Items from a dataset ::
##########

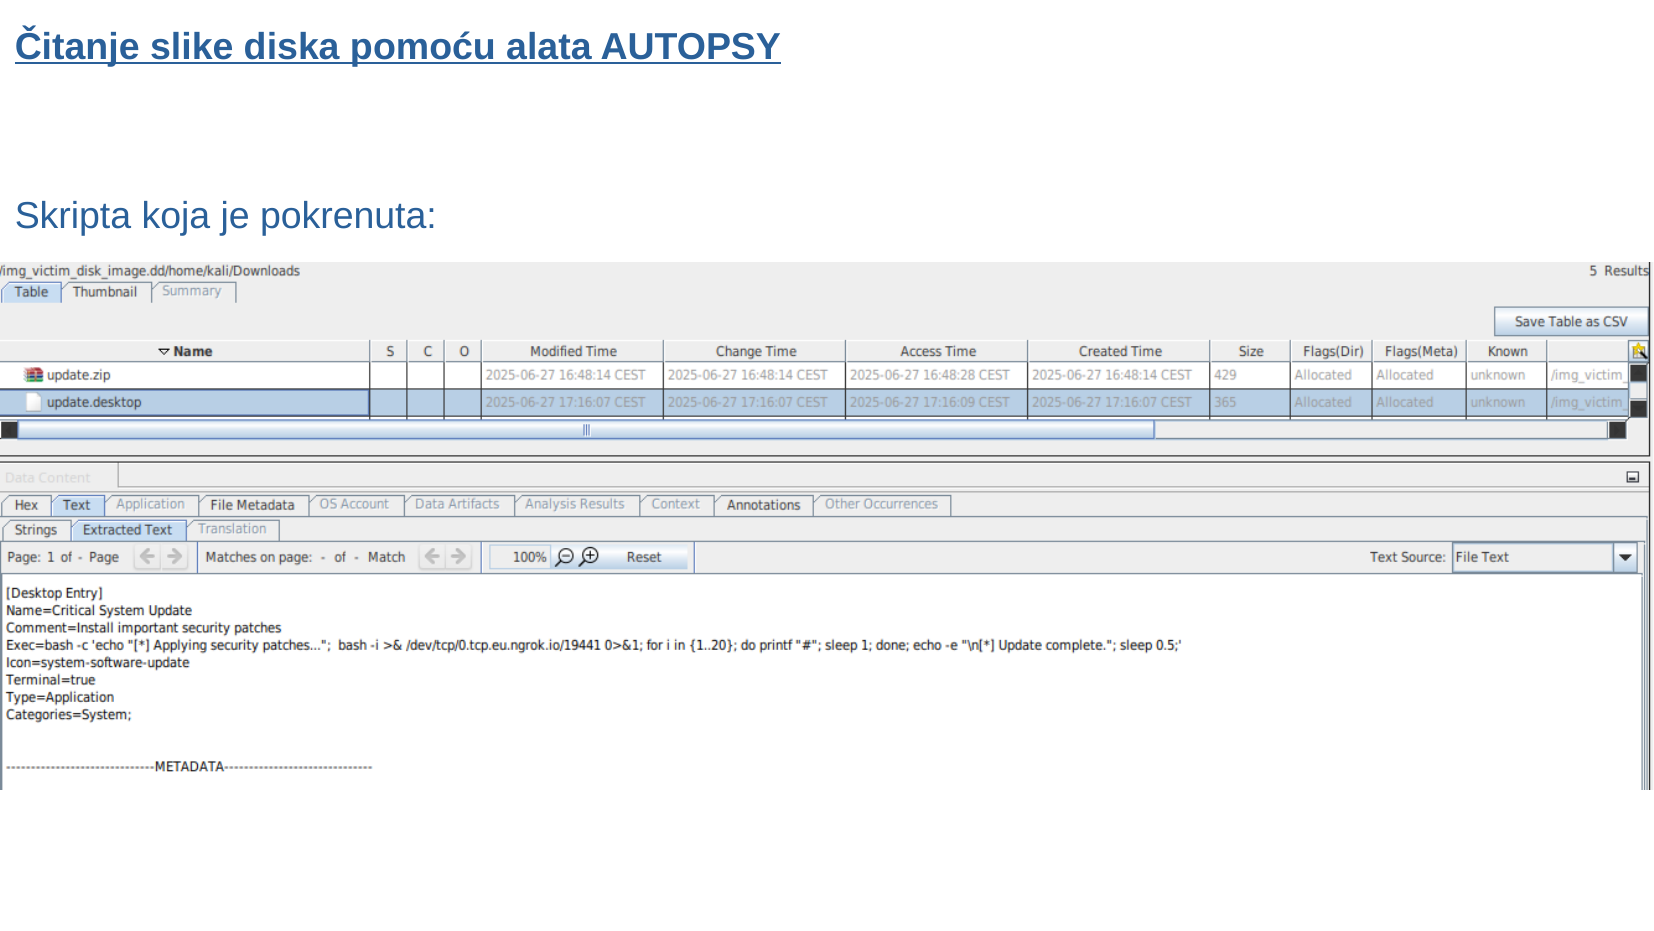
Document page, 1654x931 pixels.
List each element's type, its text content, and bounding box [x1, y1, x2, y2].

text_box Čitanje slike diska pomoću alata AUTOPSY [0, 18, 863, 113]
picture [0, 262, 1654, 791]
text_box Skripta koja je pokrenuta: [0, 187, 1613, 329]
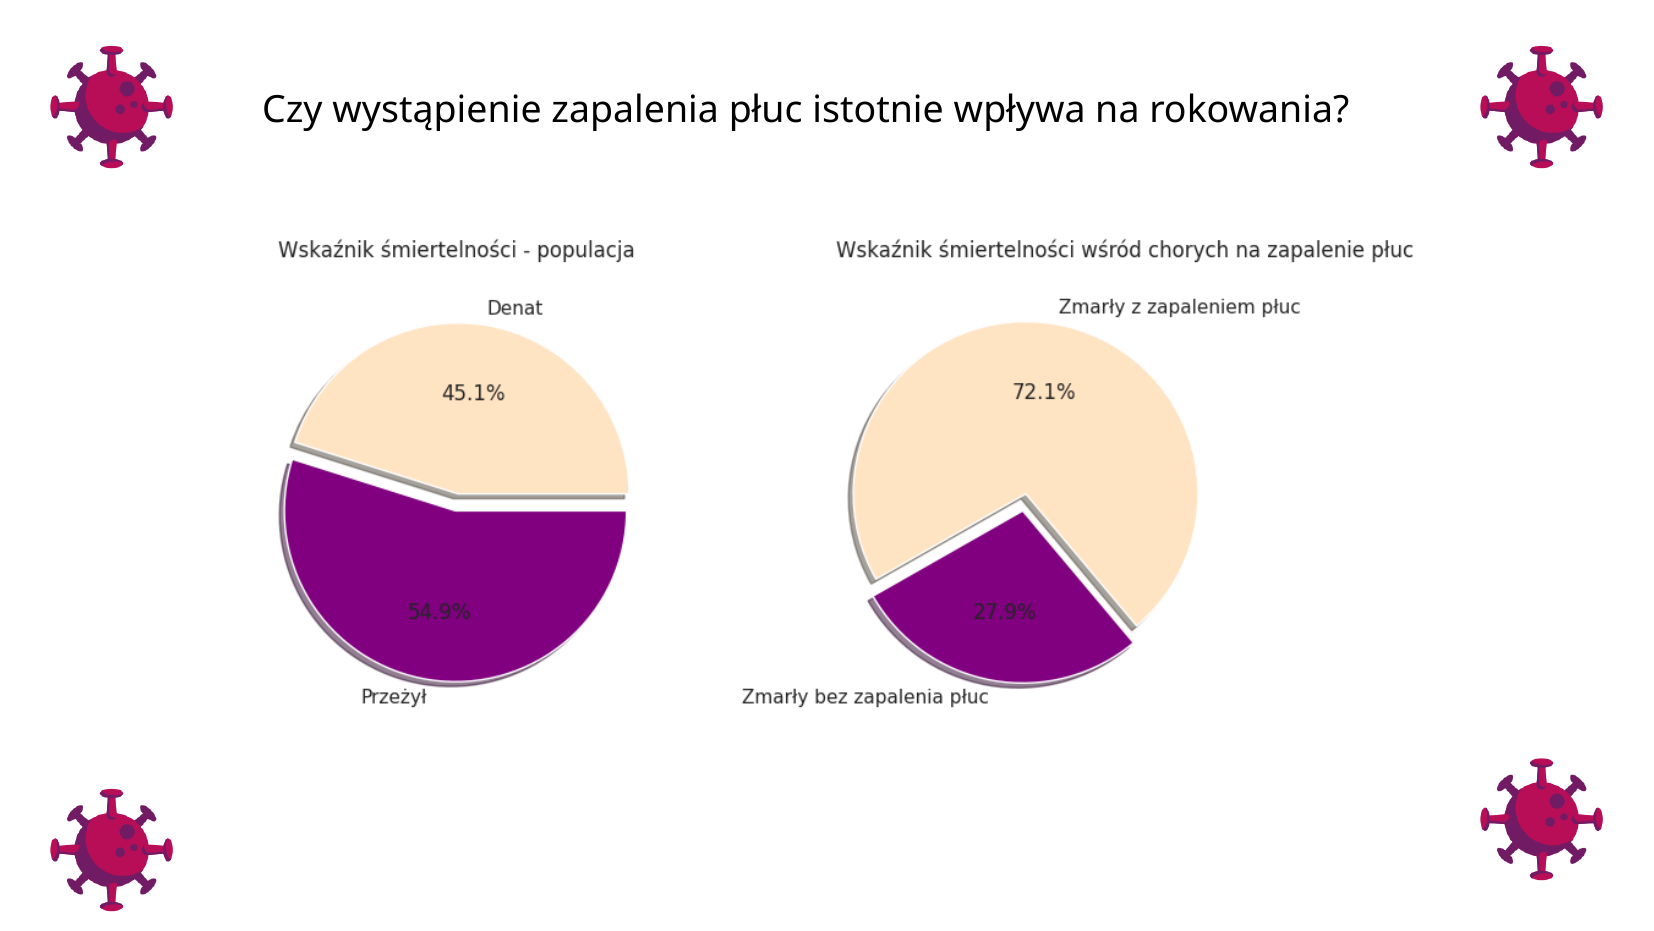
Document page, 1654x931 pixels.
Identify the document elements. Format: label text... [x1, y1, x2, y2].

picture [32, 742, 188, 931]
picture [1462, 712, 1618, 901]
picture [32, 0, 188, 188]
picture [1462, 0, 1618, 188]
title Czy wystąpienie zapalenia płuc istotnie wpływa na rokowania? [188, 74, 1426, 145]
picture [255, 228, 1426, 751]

##########

Problem details :: Rewrite all the rows above with "Document page" replaced by "Rendered page" and everything else unchanged. Leave out the pictures.

Answer to the problem ::
Rendered page, 1654x931 pixels.
List each element's type, its text content, and bounding box [x1, y1, x2, y2].

text_box Čitanje slike diska pomoću alata AUTOPSY [0, 18, 863, 113]
picture [0, 262, 1654, 791]
text_box Skripta koja je pokrenuta: [0, 187, 1613, 329]
Rendered page, 1654x931 pixels.
Identify the document elements. Format: label text... [x1, y1, x2, y2].

picture [32, 742, 188, 931]
picture [1462, 712, 1618, 901]
picture [32, 0, 188, 188]
picture [1462, 0, 1618, 188]
title Czy wystąpienie zapalenia płuc istotnie wpływa na rokowania? [188, 74, 1426, 145]
picture [255, 228, 1426, 751]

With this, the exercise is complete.